A doctorate might open up another discipline, but only if you end up with 18 semester-hours of credit in two different ones by the end of it. Finance and accounting seem to be the ones with the most vacancies. Either way, though, given how much competition there is and how low the pay tends to be, at this point I wouldn't do a degree program solely with the goal of adjuncting. The ROI just isn't there.
Agree completely. I would've considered it at one point, but there's just too much competition to make it worth the trouble these days. I remember when online degrees were still kind of a new thing, many of the for-profits openly advertised for adjuncts. If you were a warm body with a master's degree with 18 credits in a subject, you could make some money in the biz.

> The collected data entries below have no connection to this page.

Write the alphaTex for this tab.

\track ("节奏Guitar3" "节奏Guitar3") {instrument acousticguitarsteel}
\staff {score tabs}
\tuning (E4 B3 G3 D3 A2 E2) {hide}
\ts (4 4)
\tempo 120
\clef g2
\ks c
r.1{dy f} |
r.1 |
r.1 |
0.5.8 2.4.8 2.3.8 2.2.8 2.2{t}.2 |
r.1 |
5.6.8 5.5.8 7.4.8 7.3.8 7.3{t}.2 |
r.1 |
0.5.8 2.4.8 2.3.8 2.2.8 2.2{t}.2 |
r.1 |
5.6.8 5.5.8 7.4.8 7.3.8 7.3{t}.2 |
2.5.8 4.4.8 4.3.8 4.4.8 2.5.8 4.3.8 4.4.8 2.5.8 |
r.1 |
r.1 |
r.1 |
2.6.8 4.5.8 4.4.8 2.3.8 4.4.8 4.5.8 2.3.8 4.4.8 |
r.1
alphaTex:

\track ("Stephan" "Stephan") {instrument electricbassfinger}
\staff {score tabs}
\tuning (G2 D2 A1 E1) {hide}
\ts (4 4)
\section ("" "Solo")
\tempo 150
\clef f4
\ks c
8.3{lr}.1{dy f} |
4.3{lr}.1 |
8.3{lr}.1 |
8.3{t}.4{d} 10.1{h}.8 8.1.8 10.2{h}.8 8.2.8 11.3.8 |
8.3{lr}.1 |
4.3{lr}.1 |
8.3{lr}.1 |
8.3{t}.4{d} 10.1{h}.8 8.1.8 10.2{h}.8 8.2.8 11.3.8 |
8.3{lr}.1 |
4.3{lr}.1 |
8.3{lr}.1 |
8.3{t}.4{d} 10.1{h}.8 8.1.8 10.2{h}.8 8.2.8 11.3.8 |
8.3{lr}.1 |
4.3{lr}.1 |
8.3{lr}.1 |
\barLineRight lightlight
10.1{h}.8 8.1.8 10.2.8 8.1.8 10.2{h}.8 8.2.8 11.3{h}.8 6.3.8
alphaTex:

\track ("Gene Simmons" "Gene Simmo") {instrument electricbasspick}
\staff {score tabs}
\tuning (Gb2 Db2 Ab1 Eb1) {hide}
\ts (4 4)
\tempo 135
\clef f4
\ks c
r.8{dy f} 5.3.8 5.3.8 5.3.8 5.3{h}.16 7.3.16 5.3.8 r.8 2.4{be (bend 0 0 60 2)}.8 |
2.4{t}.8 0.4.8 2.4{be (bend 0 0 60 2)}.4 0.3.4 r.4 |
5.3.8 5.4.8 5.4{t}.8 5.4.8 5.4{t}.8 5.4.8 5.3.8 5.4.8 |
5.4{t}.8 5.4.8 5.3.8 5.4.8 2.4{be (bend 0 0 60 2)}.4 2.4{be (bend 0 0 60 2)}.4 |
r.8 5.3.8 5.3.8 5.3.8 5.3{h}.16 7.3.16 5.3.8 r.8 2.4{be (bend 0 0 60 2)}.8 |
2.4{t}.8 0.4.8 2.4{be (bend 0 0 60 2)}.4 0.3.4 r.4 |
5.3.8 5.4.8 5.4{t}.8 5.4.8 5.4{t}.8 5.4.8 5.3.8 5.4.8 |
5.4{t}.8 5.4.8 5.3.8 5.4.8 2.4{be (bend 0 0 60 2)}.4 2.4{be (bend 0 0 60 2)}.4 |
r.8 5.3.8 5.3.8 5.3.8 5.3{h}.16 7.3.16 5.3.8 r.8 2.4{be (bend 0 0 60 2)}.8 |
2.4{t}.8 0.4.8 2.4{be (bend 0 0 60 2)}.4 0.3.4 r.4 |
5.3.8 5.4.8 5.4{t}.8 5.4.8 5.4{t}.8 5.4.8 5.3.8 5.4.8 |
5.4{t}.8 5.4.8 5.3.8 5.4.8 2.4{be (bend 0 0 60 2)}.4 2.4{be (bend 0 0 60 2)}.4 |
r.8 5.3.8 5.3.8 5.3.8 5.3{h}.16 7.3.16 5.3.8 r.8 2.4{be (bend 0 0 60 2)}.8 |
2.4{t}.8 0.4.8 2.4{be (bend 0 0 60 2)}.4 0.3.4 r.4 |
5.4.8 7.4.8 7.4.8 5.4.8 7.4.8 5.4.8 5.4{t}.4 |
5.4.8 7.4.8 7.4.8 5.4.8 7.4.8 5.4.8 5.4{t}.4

Things are a bit different these days.
A doctorate could pay off over time as an adjunct or as an enhancement to your other job BUT only if you did not have to pay it in the first place and received a stipend, grants, and medical while in a doctorate program. If you are investing hard cash in anything other than a traditional doctorate with high demand like engineering or cybernetics, your ROI will be disappointing at best and a dead loss possibly in the humanities.
I don't believe the 18-hour thing is a hard-and-fast rule universally applied. But it is a commonly seen standard. We didn't have that rule at UoP, for example, but I've seen it in other places.
It's easy for me to believe that there's probably flexibility in that rule but it's also easy for me to believe that in regards to competitive positions (aren't they all?) 18 credit might be considered a minimum qualification and that it might not get you onto anyone's short list.